People with diabetes are always aware of advances in treatment, to live with diabetes as easily as possible. The insulin pump and the artificial pancreas are currently the best known.
The insulin pump
It is demonstrated that insulin pumps improve glycemic control because glycosylated hemoglobin, glycemic oscillations, insulin doses used and important hypoglycaemia are significantly reduced.. All in all, they improve the quality of life of patients. These advantages are proven for all ages, in children and infants as well. That said, it would seem that all type 1 diabetics should have an infusion pump as their treatment, but it is not as simple as it seems.
It must be borne in mind that infusion pumps are injected only with rapid-acting insulin (duration of 4 hours) and are connected to the body by a very thin catheter.. Well, if the catheter is layered, has a bubble, falls off, etc., the insulin stops passing and ketoacidosis occurs in 5 hours, therefore, so that the person can carry a pump has to be done at least 6 to 7 daily glycemic controls and learn to handle situations of all kinds, know how to count rations and have extensive knowledge of how to act in the varied circumstances that the day to day presents (exercise, fever, alcohol, etc.). That is, they require a very broad learning process and a very high dose of personal responsibility. And not always the professional has the time or the means to carry out this type of treatment. Another aspect to take into account is the short-term cost involved.
The artificial pancreas
There are people who think that the current pumps inject you insulin alone without the intervention of the individual. And I always tell my patients: No! the pumps that we use are "silly", we have to program the insulin that they must infuse. Well, the artificial pancreas is a pump that goes beyond, are already "smart" devices that calculate the doses of insulin (and glucagon) that must be injected depending on the blood glucose at all times and, for this, need the patient also has a continuous blood glucose sensor.
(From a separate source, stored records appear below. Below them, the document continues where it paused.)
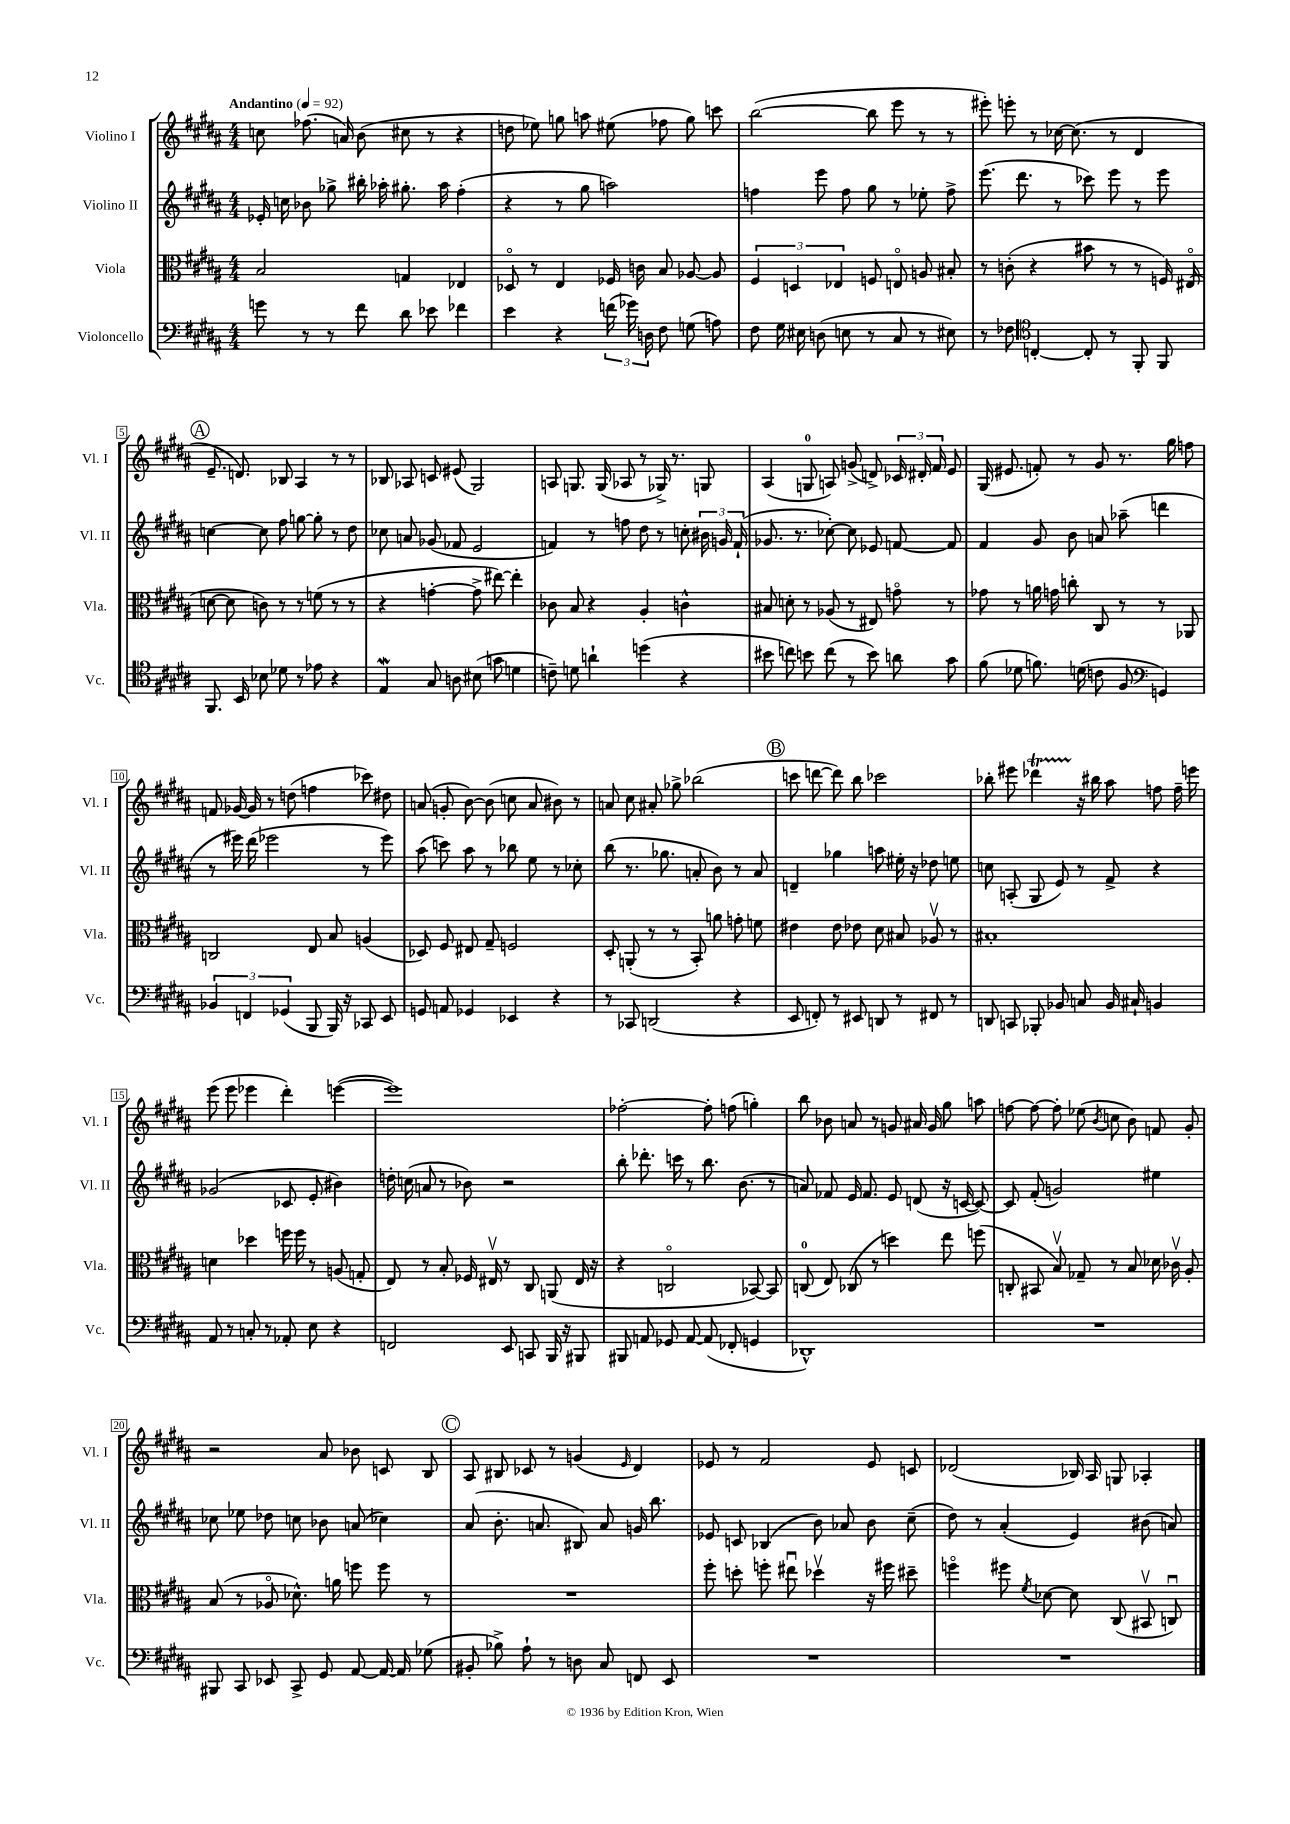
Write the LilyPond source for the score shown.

<<
\new StaffGroup <<
\new Staff = "s0" \with { instrumentName = "Violino I" shortInstrumentName = "Vl. I" } {
    \clef treble \key b \major \numericTimeSignature \time 4/4 \tempo "Andantino" 4 = 92
    \autoBeamOff c''8 fes''8.( a'16) b'8( cis''8 r8 r4 |
    d''8 ees''8) g''8 a''8 eis''8( fes''8 g''8) c'''8 |
    b''2~( b''8 e'''8 r8 r8 |
    eis'''8-.) e'''8-. r8 ces''16~ ces''8.( r8 dis'4 |
    \mark \markup { \circle "A" } e'8.-- d'8.) bes8 ais4 r8 r8 |
    bes8 aes8 c'8 eis'8( gis2) |
    a8 g8. g16( aes8 r8 ges16->) r8. g8 |
    ais4( g8-0 a8) g'8->( d'8->) \tuplet 3/2 { ces'16 dis'16-. fis'16 } e'8 |
    gis16( eis'8. f'8-.) r8 gis'8 r8. gis''16 f''8 |
    f'8 ges'16~ ges'16 r8 d''8( f''4 ces'''8) dis''8 |
    a'8( g'8-. b'8~) b'8( c''8 a'8 bis'8) r8 |
    a'8 cis''8 ais'8-. ges''8-> bes''2( |
    \mark \markup { \circle "B" } c'''8 d'''8~ d'''8) b''8 ces'''2 |
    bes''8-. eis'''8 des'''4\startTrillSpan r16\stopTrillSpan bis''16 ais''8 f''8 f''16-- e'''16 |
    e'''8( e'''8 ees'''4 dis'''4-.) e'''4~( |
    e'''1) |
    fes''2~-. fes''8-. f''8( g''4-.) |
    b''8 bes'8 a'8 r8 g'8 ais'16 g'16 gis''8 a''8 |
    f''8~ f''8~ f''8-. ees''8( \acciaccatura { b'8 } c''8 b'8) f'8 gis'8-. |
    r2 ais'8 bes'8 c'8 b8 |
    \mark \markup { \circle "C" } ais8 bis8 ces'8 r8 g'4( \grace { e'16 } dis'4) |
    ees'8 r8 fis'2 ees'8 c'8 |
    des'2( bes16) ais16 g8 aes4-. \bar "|." |
}
\new Staff = "s1" \with { instrumentName = "Violino II" shortInstrumentName = "Vl. II" } {
    \clef treble \key b \major \numericTimeSignature \time 4/4
    \autoBeamOff ees'16-. c''16 bes'8 ges''8-> bis''16-. aes''16-. gis''8.-. aes''16 fis''4-.( |
    r4 r8 gis''8 a''2) |
    f''4 e'''8 f''8 gis''8 r8 ees''8-. f''8-> |
    e'''8.( dis'''8. r8 ces'''8) e'''8 r8 e'''8 |
    \mark \markup { \circle "A" } c''4~ c''8 fis''8 g''8~ g''8-. r8 dis''8 |
    ces''8 a'8 ges'8( fes'8 e'2 |
    f'4) r8 f''8 dis''8 r8 c''8-. \tuplet 3/2 { bis'16 g'16 f'16-!( } |
    ges'8. r8. ces''8~-.) ces''8 ees'8 f'8~ f'8 |
    fis'4 gis'8 b'8 a'8 aes''8--( d'''4 |
    r8 eis'''16) dis'''16( ees'''2 r8 ees'''8) |
    ais''8( c'''8) ais''8 r8 bes''8 e''8 r8 ces''8-. |
    b''8( r8. ges''8. a'8-. b'8) r8 a'8 |
    \mark \markup { \circle "B" } d'4-- ges''4 a''8 eis''16-. r16 des''8 e''8 |
    c''8 a8-.( gis8 e'8) r8 fis'8-> r4 |
    ges'2( ces'8 e'8-. bis'4) |
    d''16-. c''16( a'8 r8 bes'8) r2 |
    b''8-. des'''8.-. c'''16 r8 b''8. b'8.( r8 |
    a'8) fes'8 e'16 fes'8. e'8 d'8( r16 c'16~ c'8~) |
    c'8 fis'8-.( g'2) eis''4 |
    ces''8 ees''8 des''8 c''8 bes'8 a'8( ces''4) |
    \mark \markup { \circle "C" } ais'8( b'8.-. a'8. bis8) a'8 g'16 b''8. |
    ees'8 c'8 bes4( b'8) aes'8 b'8 cis''8--( |
    dis''8) r8 ais'4-.( e'4) bis'8( a'8) \bar "|." |
}
\new Staff = "s2" \with { instrumentName = "Viola" shortInstrumentName = "Vla." } {
    \clef alto \key b \major \numericTimeSignature \time 4/4
    \autoBeamOff b2 g4 ees4 |
    des8\flageolet r8 e4 fes16 c'16 b8 aes8~ aes8 |
    \tuplet 3/2 { fis4 d4 ees4 } f8 e8\flageolet a8 bis8-. |
    r8 c'8-.( r4 bis'8 r8 r8 f16) eis16\flageolet( |
    \mark \markup { \circle "A" } d'8~ d'8 c'8) r8 r8 f'8( r8 r8 |
    r4 g'4~-. g'8-> eis''8~) eis''4-. |
    ces'8 b8 r4 ais4-. c'4-^ |
    bis8 d'8-. r8 aes8( r8 eis8) g'8\flageolet r8 |
    ges'8 r8 a'16 g'16 c''8-. cis8 r8 r8 aes,8 |
    c2 e8 b8 a4( |
    des8) fis8 eis8 gis8-- f2 |
    dis8-. a,8-.( r8 r8 b,8-.) a'8 g'8-. f'8 |
    \mark \markup { \circle "B" } eis'4 eis'8 ees'8 dis'8 bis8 aes8\upbow r8 |
    bis1-. |
    d'4 des''4 f''16 f''16 r8 a8( g8-. |
    e8) r8 b8-. fes16 eis16\upbow r8 cis8 a,8( eis16 r16 |
    r4 c2\flageolet bes,8~) bes,8 |
    c8-0( e8) ces8( r8 d''4) e''8 f''8( |
    c8-. bis,8 b8\upbow) ges8-- r8 b8 des'16 ces'16\upbow ais8-. |
    b8( r8 aes8\flageolet des'8.-^) a'16 f''8 f''8 r8 |
    \mark \markup { \circle "C" } R1 |
    fis''8-. d''8-. f''8-. eis''8\downbow des''4\upbow r16 fis''16 dis''8-- |
    f''4\flageolet fis''8 \acciaccatura { fis'8 } des'8~ des'8 cis8( bis,8\upbow c8\downbow) \bar "|." |
}
\new Staff = "s3" \with { instrumentName = "Violoncello" shortInstrumentName = "Vc." } {
    \clef bass \key b \major \numericTimeSignature \time 4/4
    \autoBeamOff g'8 r8 r8 fis'8 dis'8 ees'8 fes'4 |
    e'4 r4 \tuplet 3/2 { f'16( ges'16) d16 } fis8 g8( a8) |
    fis8 gis16 eis16 d8( e8 r8 cis8 r8 eis8) |
    r8 fes8 \clef tenor c4~-. c8-. r8 fis,8-. fis,8 |
    \mark \markup { \circle "A" } fis,8. b,16 bes8 des'8 r8 ees'8 r4 |
    e4\mordent gis8 a8 bis8( g'8 d'4 |
    c'8--) d'8 a'4-! d''4( r4 |
    bis'8 c''8) b'8 c''8( r8 b'8) a'8 gis'8 |
    fis'8( des'8 f'8.) d'16( c'8 fis8 \clef bass g,4) |
    \tuplet 3/2 { bes,4 f,4 ges,4( } b,,8 b,,16) r16 ces,8 e,8 |
    g,8 a,8 ges,4 ees,4 r4 |
    r8 ces,8 d,2( r4 |
    \mark \markup { \circle "B" } e,8 f,8-.) r8 eis,8 d,8 r8 fis,8 r8 |
    d,8 c,8 bes,,8-. bes,8 c8 bes,16 cis16-! b,4 |
    ais,8 r8 c8-. r8 aes,8-. e8 r4 |
    f,2 e,8 c,8 b,,16 r16 bis,,8 |
    bis,,8 a,8 ges,8 a,8~ a,8( fes,8-. g,4 |
    des,1-^) |
    R1 |
    bis,,8 cis,8 ees,8 cis,8-> gis,8 ais,8~ ais,16~ ais,16 ges8( |
    \mark \markup { \circle "C" } bis,8-. bes8->) ais8-! r8 d8 cis8 f,8 e,8 |
    R1 |
    R1 \bar "|." |
}
>>
>>
\layout { \context { \Score \override BarNumber.stencil = #(make-stencil-boxer 0.1 0.3 ly:text-interface::print) } }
They are already a reality and will be commercialized in a short time.
The problems come in those millimeter calculations that must be made while the sensor and pump catheter are inserted in the subcutaneous cellular tissue, and it is known that with glycemic oscillations the blood glucose takes a variable time to reflect in the subcutaneous cellular tissue. This is important in hypoglycaemia , because you can have one that has occurred quickly and that is not reflected in the subcutaneous cell tissue with the rapidity required by the urgency of the case and, therefore, the pump will continue to release insulin.. This type of security problems are those that are complicating its implementation.
If we look to the future there is something clear: people with diabetes are waiting for a glucometer that does not pierce your finger ... and however much publicity there is in this regard, a reliable meter has not yet been achieved. That will be a very important step and, I have no doubt, it will be achieved. But at the moment patients have to keep doing blood glucose and learn to count hydrates and fats to adjust well the boluses. Education is the basis of good control, no doubt, and in the near future will remain the key.
The artificial pancreas is, in my opinion, an infinite step in the path of diabetes treatment. If it is marketed this year or next year ... it will be awesome! The rest, will be completely obscured. What do glucose meters coupled to mobiles arrive in a general way? What all the glucometers have bowling calculators ? What are sensors that last longer without having to be changed? Improve the accuracy of the devices? These are also very important steps that will undoubtedly emerge little by little.